Book Notes: The Dip

The Dip, by Seth Godin, is a fantastic quick read that helps you decide when you should quit something, or when you should stick with something.

Many struggle with this decision when they face a phenomenon this book calls “The Dip”.

The Dip is a struggle or learning curve you experience when taking something on. It’s a period where the effort you dedicate is high, yet you experience little return. It’s temporary, and a preamble to large returns. However, it can be mistaken for a dead end (or vice versa).

This book is about navigating through dips and knowing the difference between dips, dead-ends, or dips that aren’t worthwhile to go through.

The Dip Creates World Class

  • The Dip is something you MUST go through if you are to become world-class at something. It is a trial. A trial you will learn a lot from. That learning is crucial to gain mastery. You don’t learn unless you struggle through the low point in something worth doing.
  • Because The Dip is difficult and many quit during it, it creates scarcity. Very few make it through The Dip. But those that do emerge world-class.
  • This scarcity of world-class means the market will pay a premium for the value you offer. Thus, passing through a dip creates value through the barriers to entry it imposes.
  • Being an overnight success is a myth. Those you believe are overnight successes have passed through the dip, hit Critical Mass, and are now world-class. The work being done before becoming the best in the world is not visible. Emerging from a dip as world-class is very visible. This is what perpetuates the myth of overnight success.
  • Just like Blue Ocean Strategy and The 22 Immutable Laws of Marketing, being world-class doesn’t mean you have to be the best in the world in a very broad area.
  • World-class is defined by the market. Millions of niches are out there where you can be the best in the world in. In some ways, being the best in the world is easier than it has been before because of the larger volume of different micro-markets.
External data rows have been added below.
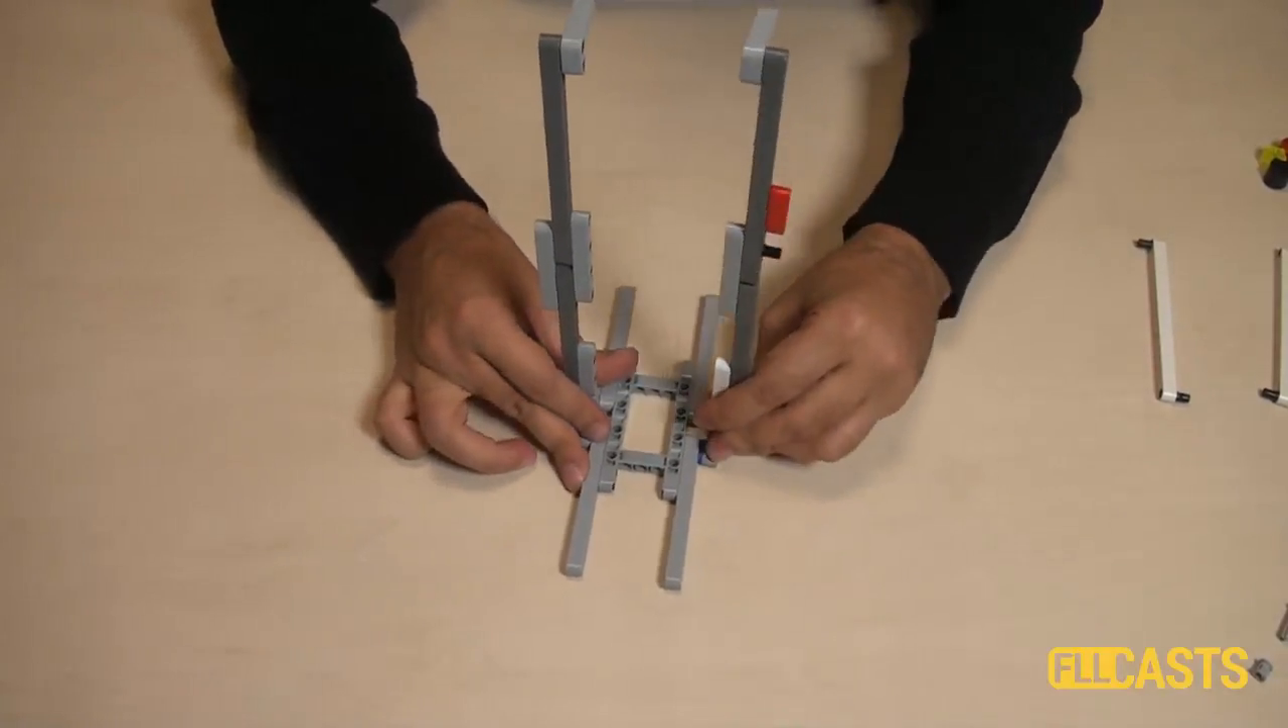So with two of these modules we built the vertical frame of our catapult and it looks something like this.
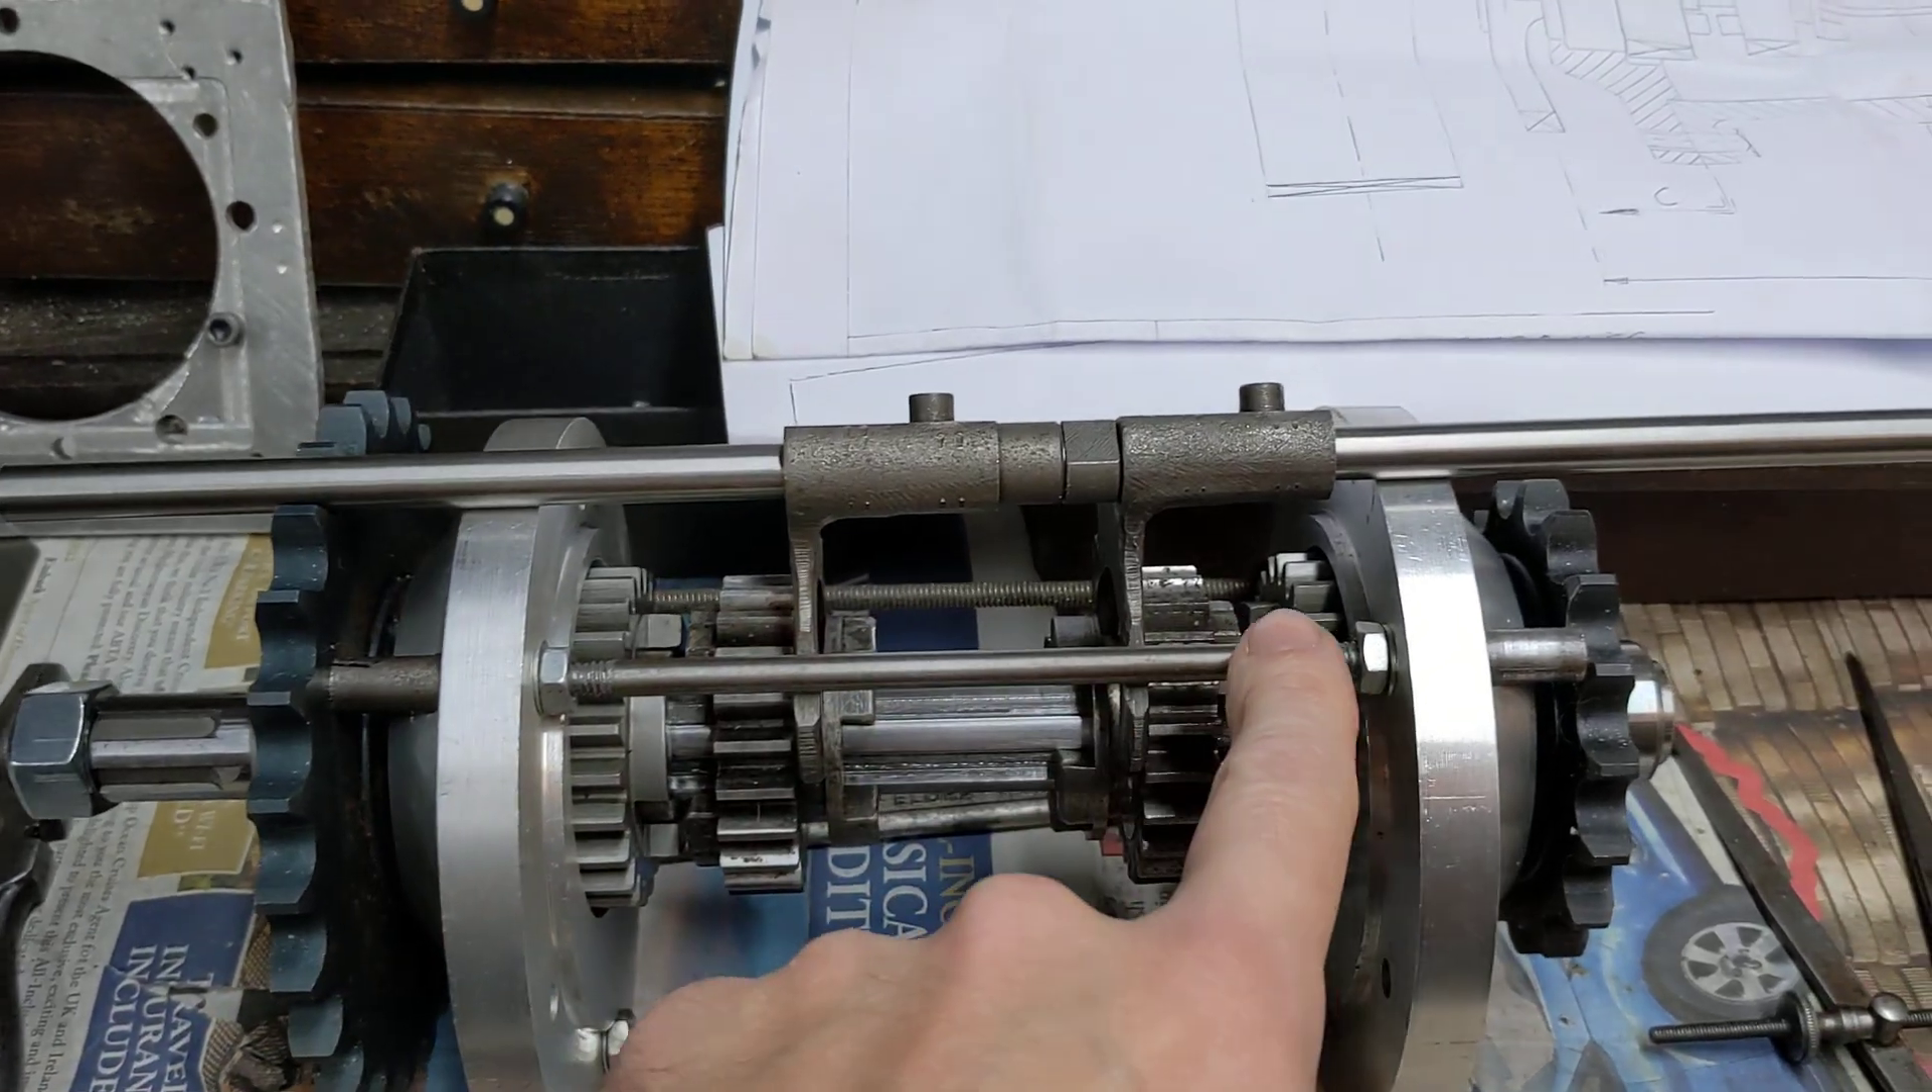Right so here we have the box assembled with these bars here in place of the casing.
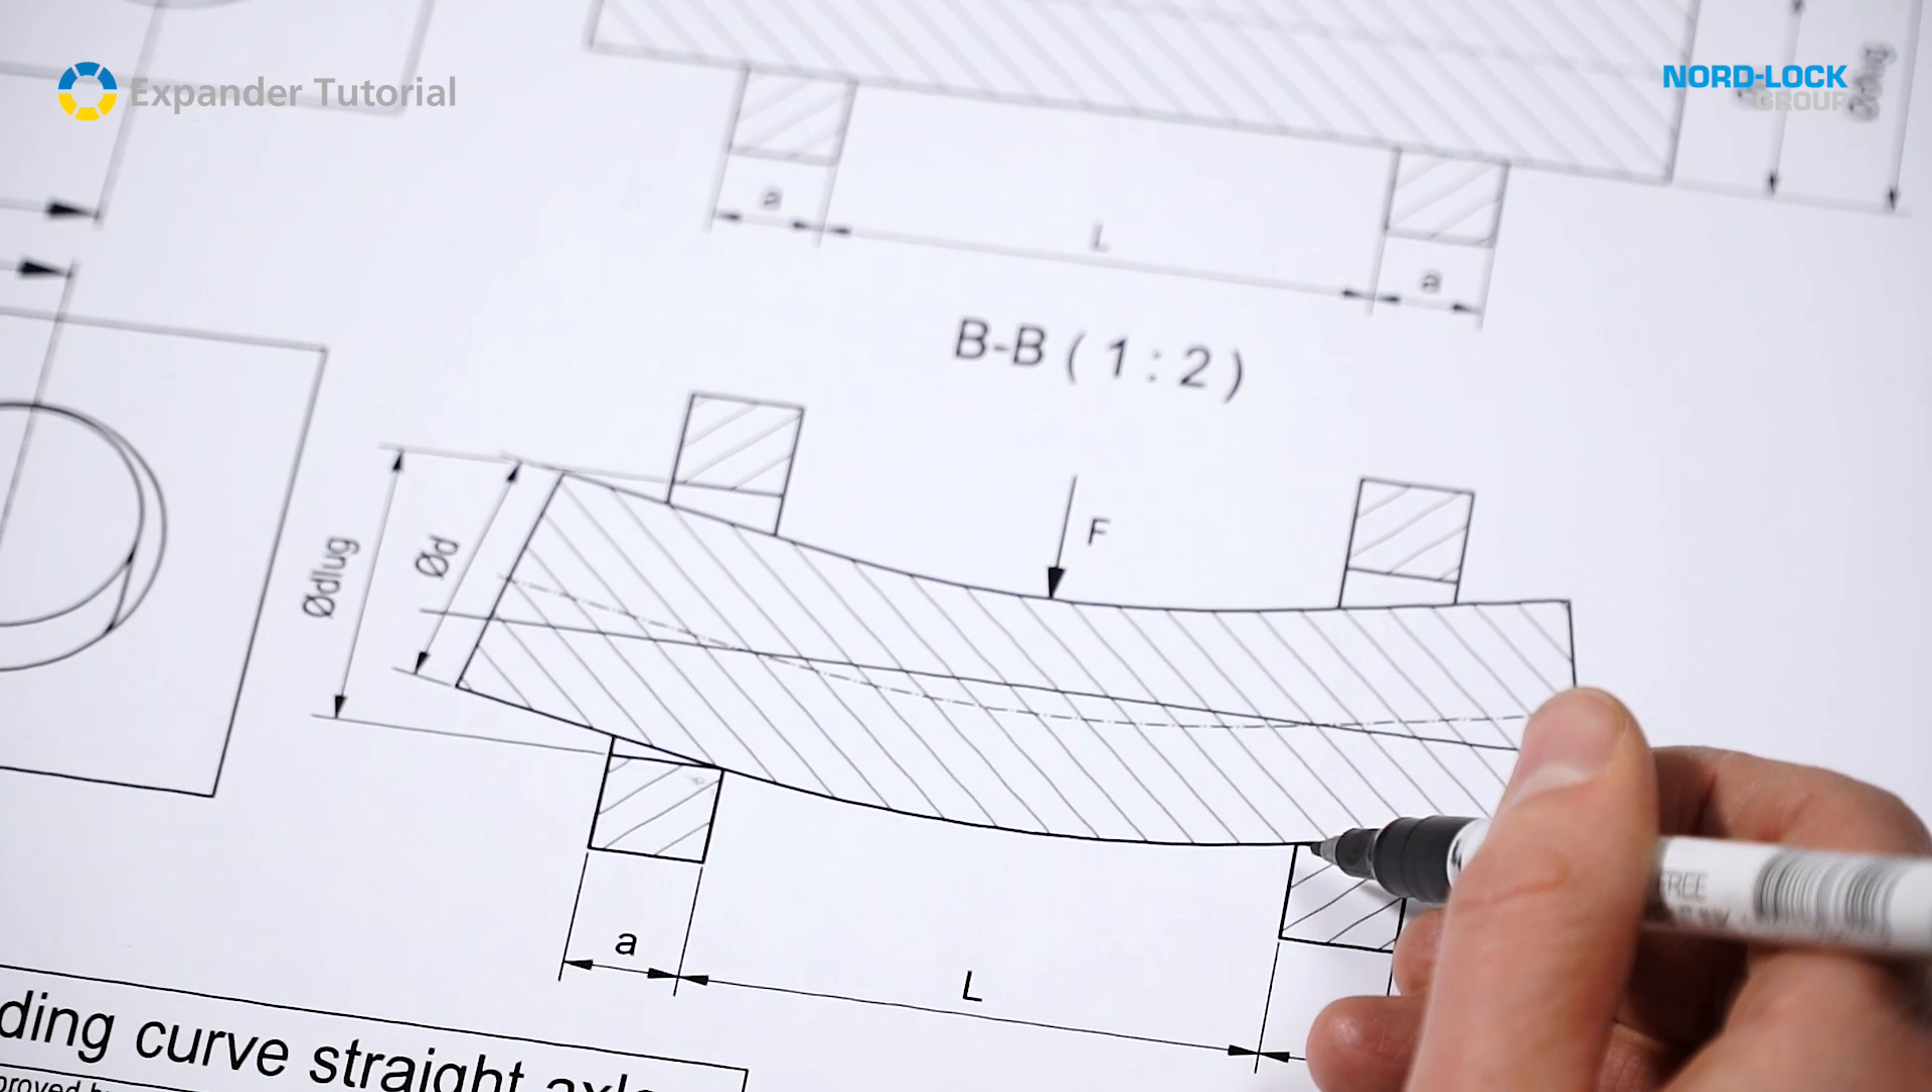On this exaggerated sketch it is clearly seen that the contact between axle and lug now is reduced from the line to single spots.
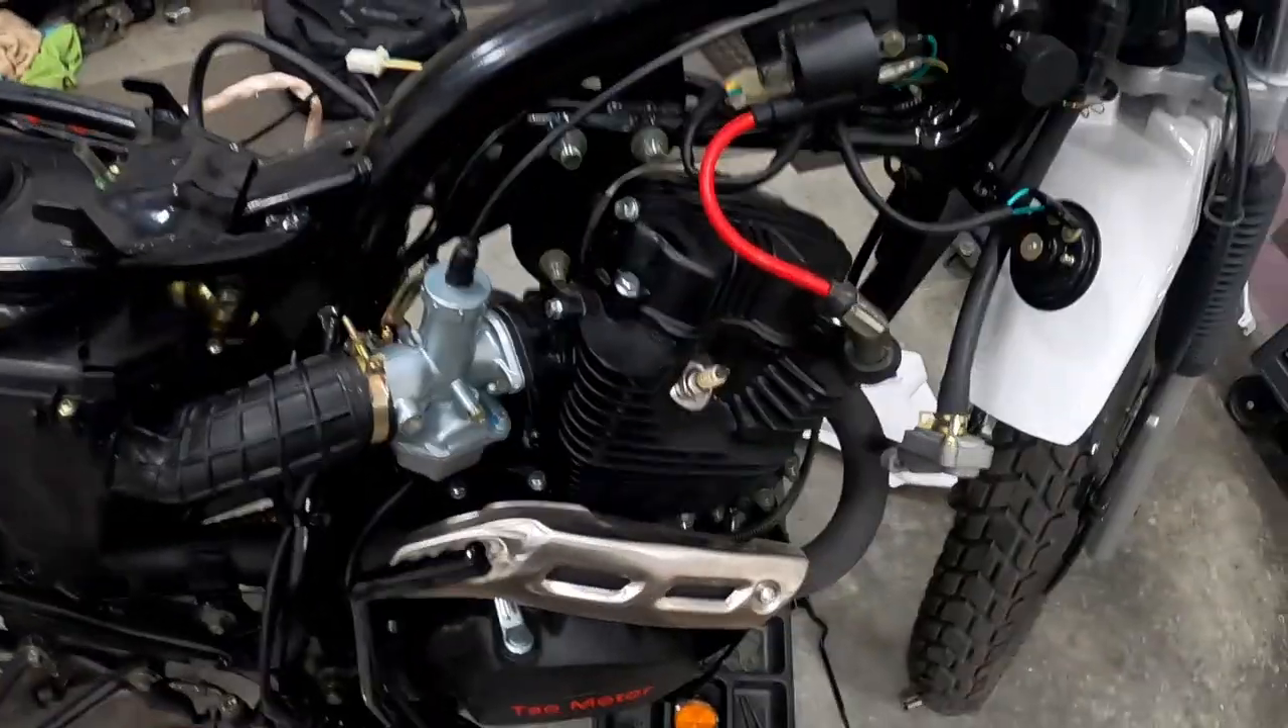I got the carburetor all back together and was doing a time lapse.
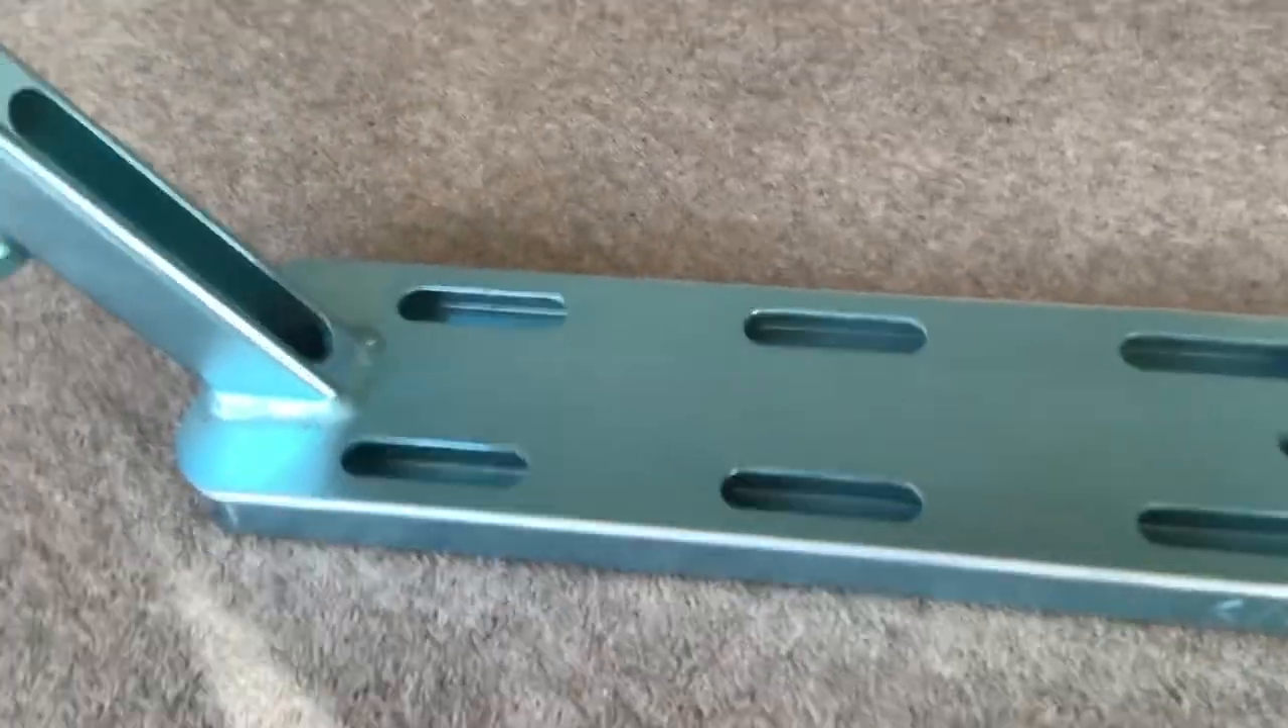So I've now got the old grip tape off.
Get Creative through The Dip

  • Anything important to you, anything that will yield improvement to your performance, will require a dip. If there is no dip, it’s not worth doing. If there is no dip, there is no barrier to entry and therefore the market is saturated. You won’t be able to stand out in a crowded marketplace.
  • You should try the things that scare you. They represent barriers to your growth and learning.
  • Don’t try to “brute force” a dip. Don’t try to do the same thing over and over again. Get creative, flexible, and try different things to see what works. Make up your own rules to survive and pass a dip. The learning involved in trying new and innovative things is what leads to breakthroughs in helping you become world-class.
  • You may become desperate when a dip is particularly difficult and will try new, crazy things that others haven’t thought of yet. This creativity is where you may gain a competitive edge.

When to Quit

  • It’s okay to quit, as long as it’s strategic and well-thought-out. Quitting because a dip is hard is a bad idea. If you quit out of adversity, you are missing out on the opportunity to learn and become world-class.
  • Strategic quitting involves acknowledging when you aren’t (or can’t) be world-class in something, or when something is leading to a dead end.
  • Strategic quitting can free up substantial resources that can be redirected to the dips that will yield world-class results. Double down on these areas where you can be the best in the world.
  • Quit anything that is a dead end. If it leads to nowhere, there is no point in investing any more time or money into it.
  • If you believe you can be world-class in something, don’t quit. Power through it.
  • Avoid quitting a strategy, but be willing to quit tactics.
  • Tactics could be marketing techniques, products, features, designs, etc. Strategy could be markets, niches, or businesses. These shouldn’t be quit on a whim. Strategies take a long time to succeed. If you quit too early, you may have mistaken a dead-end from a dip.
  • Define under what criteria you will quit something. Stick with that criteria, don’t deviate from it. This will help hold you accountable for sticking with the right things, and not wasting resources on the wrong things.